*DATA*.

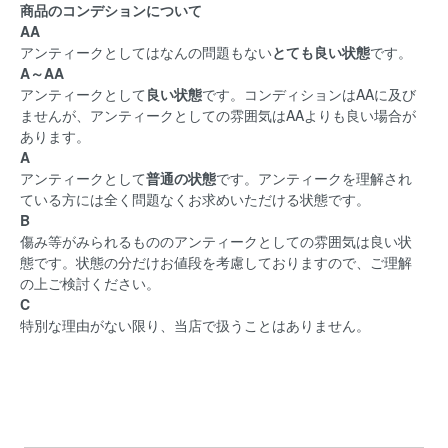
商品のコンデションについて
AA
アンティークとしてはなんの問題もない
とても良い状態
です。
A～AA
アンティークとして
良い状態
です。コンディションはAAに及び
ませんが、アンティークとしての雰囲気はAAよりも良い場合が
あります。
A
アンティークとして
普通の状態
です。アンティークを理解され
ている方には全く問題なくお求めいただける状態です。
B
傷み等がみられるもののアンティークとしての雰囲気は良い状
態です。状態の分だけお値段を考慮しておりますので、ご理解
の上ご検討ください。
C
特別な理由がない限り、当店で扱うことはありません。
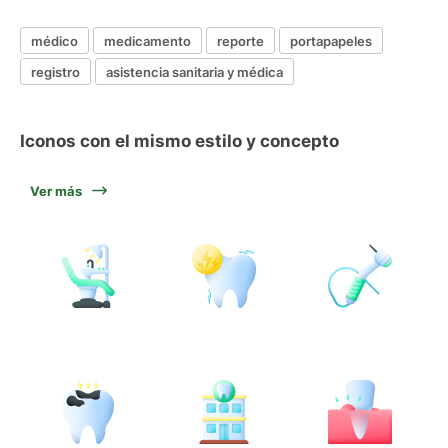
médico
medicamento
reporte
portapapeles
registro
asistencia sanitaria y médica
Iconos con el mismo estilo y concepto
Ver más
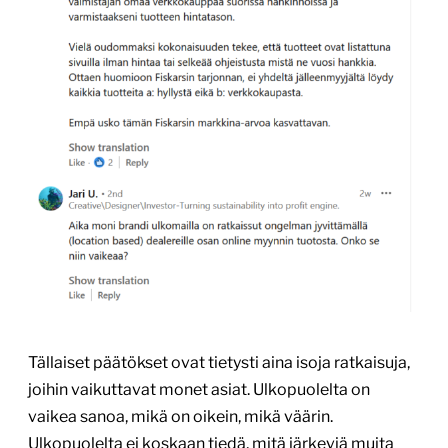
Tällaiset päätökset ovat tietysti aina isoja ratkaisuja,
joihin vaikuttavat monet asiat. Ulkopuolelta on
vaikea sanoa, mikä on oikein, mikä väärin.
Ulkopuolelta ei koskaan tiedä, mitä järkeviä muita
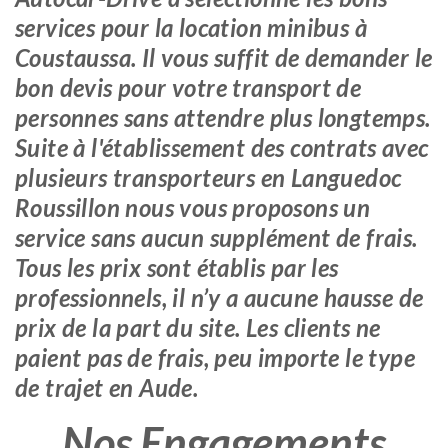
services pour la location minibus à
Coustaussa. Il vous suffit de demander le
bon devis pour votre transport de
personnes sans attendre plus longtemps.
Suite à l'établissement des contrats avec
plusieurs transporteurs en Languedoc
Roussillon nous vous proposons un
service sans aucun supplément de frais.
Tous les prix sont établis par les
professionnels, il n’y a aucune hausse de
prix de la part du site. Les clients ne
paient pas de frais, peu importe le type
de trajet en Aude.
Nos Engagements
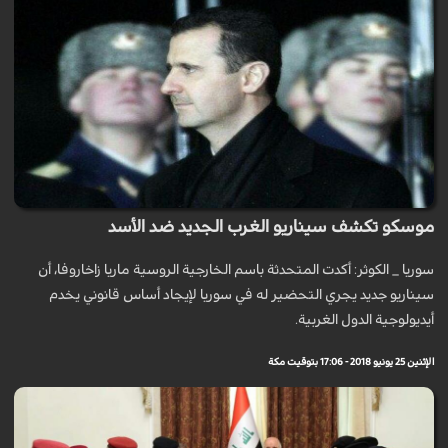
موسكو تكشف سيناريو الغرب الجديد ضد الأسد
سوريا _ الكوثر: أكدت المتحدثة باسم الخارجية الروسية ماريا زاخاروفا، أن
سيناريو جديد يجري التحضير له في سوريا لإيجاد أساس قانوني يخدم
أيديولوجية الدول الغربية.
الإثنين 25 يونيو 2018 - 17:06 بتوقيت مكة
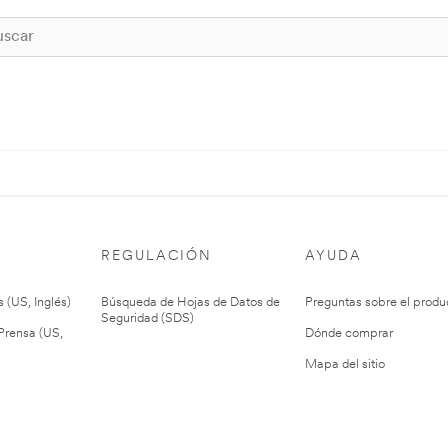
REGULACIÓN
AYUDA
 (US, Inglés)
Búsqueda de Hojas de Datos de
Preguntas sobre el produ
Seguridad (SDS)
rensa (US,
Dónde comprar
Mapa del sitio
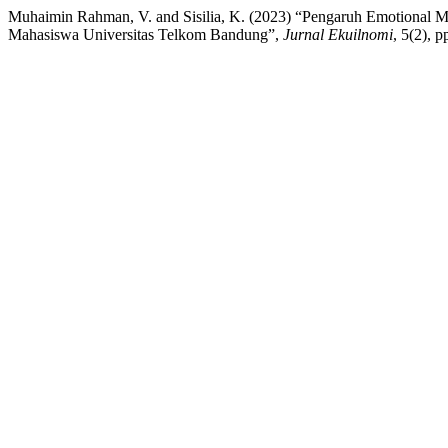
Muhaimin Rahman, V. and Sisilia, K. (2023) “Pengaruh Emotional 
Mahasiswa Universitas Telkom Bandung”,
Jurnal Ekuilnomi
, 5(2), 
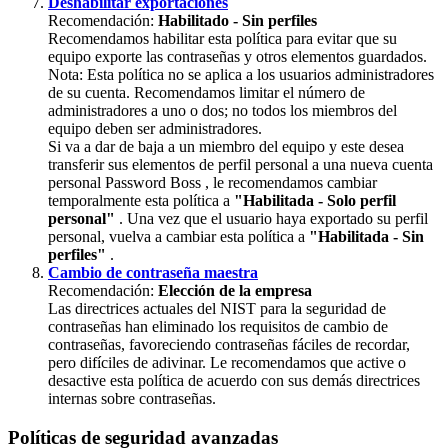
Deshabilitar
exportaciones
Recomendaci
ó
n
:
Habilitado
-
Sin
perfiles
Recomendamos
habilitar
esta
pol
í
tica
para
evitar
que
su
equipo
exporte
las
contrase
ñ
as
y
otros
elementos
guardados
.
Nota
:
Esta
pol
í
tica
no
se
aplica
a
los
usuarios
administradores
de
su
cuenta
.
Recomendamos
limitar
el
n
ú
mero
de
administradores
a
uno
o
dos
;
no
todos
los
miembros
del
equipo
deben
ser
administradores
.
Si
va
a
dar
de
baja
a
un
miembro
del
equipo
y
este
desea
transferir
sus
elementos
de
perfil
personal
a
una
nueva
cuenta
personal
Password
Boss
,
le
recomendamos
cambiar
temporalmente
esta
pol
í
tica
a
"
Habilitada
-
Solo
perfil
personal
"
.
Una
vez
que
el
usuario
haya
exportado
su
perfil
personal
,
vuelva
a
cambiar
esta
pol
í
tica
a
"
Habilitada
-
Sin
perfiles
"
.
Cambio
de
contrase
ñ
a
maestra
Recomendaci
ó
n
:
Elecci
ó
n
de
la
empresa
Las
directrices
actuales
del
NIST
para
la
seguridad
de
contrase
ñ
as
han
eliminado
los
requisitos
de
cambio
de
contrase
ñ
as
,
favoreciendo
contrase
ñ
as
f
á
ciles
de
recordar
,
pero
dif
í
ciles
de
adivinar
.
Le
recomendamos
que
active
o
desactive
esta
pol
í
tica
de
acuerdo
con
sus
dem
á
s
directrices
internas
sobre
contrase
ñ
as
.
Pol
í
ticas
de
seguridad
avanzadas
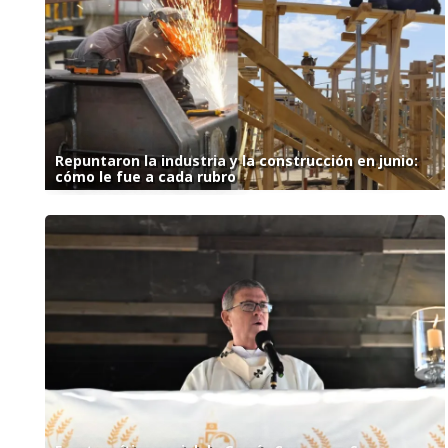
Repuntaron la industria y la construcción en junio:
cómo le fue a cada rubro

*INSTRUCTIONS TO FOLLOW*. Copy every line above exactly; images stay out.

*COMPLETED EXERCISE*.
商品のコンデションについて
AA
アンティークとしてはなんの問題もない
とても良い状態
です。
A～AA
アンティークとして
良い状態
です。コンディションはAAに及び
ませんが、アンティークとしての雰囲気はAAよりも良い場合が
あります。
A
アンティークとして
普通の状態
です。アンティークを理解され
ている方には全く問題なくお求めいただける状態です。
B
傷み等がみられるもののアンティークとしての雰囲気は良い状
態です。状態の分だけお値段を考慮しておりますので、ご理解
の上ご検討ください。
C
特別な理由がない限り、当店で扱うことはありません。
médico
medicamento
reporte
portapapeles
registro
asistencia sanitaria y médica
Iconos con el mismo estilo y concepto
Ver más
Tällaiset päätökset ovat tietysti aina isoja ratkaisuja,
joihin vaikuttavat monet asiat. Ulkopuolelta on
vaikea sanoa, mikä on oikein, mikä väärin.
Ulkopuolelta ei koskaan tiedä, mitä järkeviä muita
services pour la location minibus à
Coustaussa. Il vous suffit de demander le
bon devis pour votre transport de
personnes sans attendre plus longtemps.
Suite à l'établissement des contrats avec
plusieurs transporteurs en Languedoc
Roussillon nous vous proposons un
service sans aucun supplément de frais.
Tous les prix sont établis par les
professionnels, il n’y a aucune hausse de
prix de la part du site. Les clients ne
paient pas de frais, peu importe le type
de trajet en Aude.
Nos Engagements
موسكو تكشف سيناريو الغرب الجديد ضد الأسد
سوريا _ الكوثر: أكدت المتحدثة باسم الخارجية الروسية ماريا زاخاروفا، أن
سيناريو جديد يجري التحضير له في سوريا لإيجاد أساس قانوني يخدم
أيديولوجية الدول الغربية.
الإثنين 25 يونيو 2018 - 17:06 بتوقيت مكة
REGULACIÓN
AYUDA
 (US, Inglés)
Búsqueda de Hojas de Datos de
Preguntas sobre el produ
Seguridad (SDS)
rensa (US,
Dónde comprar
Mapa del sitio
Muhaimin Rahman, V. and Sisilia, K. (2023) “Pengaruh Emotional 
Mahasiswa Universitas Telkom Bandung”,
Jurnal Ekuilnomi
, 5(2), 
Deshabilitar
exportaciones
Recomendaci
ó
n
:
Habilitado
-
Sin
perfiles
Recomendamos
habilitar
esta
pol
í
tica
para
evitar
que
su
equipo
exporte
las
contrase
ñ
as
y
otros
elementos
guardados
.
Nota
:
Esta
pol
í
tica
no
se
aplica
a
los
usuarios
administradores
de
su
cuenta
.
Recomendamos
limitar
el
n
ú
mero
de
administradores
a
uno
o
dos
;
no
todos
los
miembros
del
equipo
deben
ser
administradores
.
Si
va
a
dar
de
baja
a
un
miembro
del
equipo
y
este
desea
transferir
sus
elementos
de
perfil
personal
a
una
nueva
cuenta
personal
Password
Boss
,
le
recomendamos
cambiar
temporalmente
esta
pol
í
tica
a
"
Habilitada
-
Solo
perfil
personal
"
.
Una
vez
que
el
usuario
haya
exportado
su
perfil
personal
,
vuelva
a
cambiar
esta
pol
í
tica
a
"
Habilitada
-
Sin
perfiles
"
.
Cambio
de
contrase
ñ
a
maestra
Recomendaci
ó
n
:
Elecci
ó
n
de
la
empresa
Las
directrices
actuales
del
NIST
para
la
seguridad
de
contrase
ñ
as
han
eliminado
los
requisitos
de
cambio
de
contrase
ñ
as
,
favoreciendo
contrase
ñ
as
f
á
ciles
de
recordar
,
pero
dif
í
ciles
de
adivinar
.
Le
recomendamos
que
active
o
desactive
esta
pol
í
tica
de
acuerdo
con
sus
dem
á
s
directrices
internas
sobre
contrase
ñ
as
.
Pol
í
ticas
de
seguridad
avanzadas
Repuntaron la industria y la construcción en junio:
cómo le fue a cada rubro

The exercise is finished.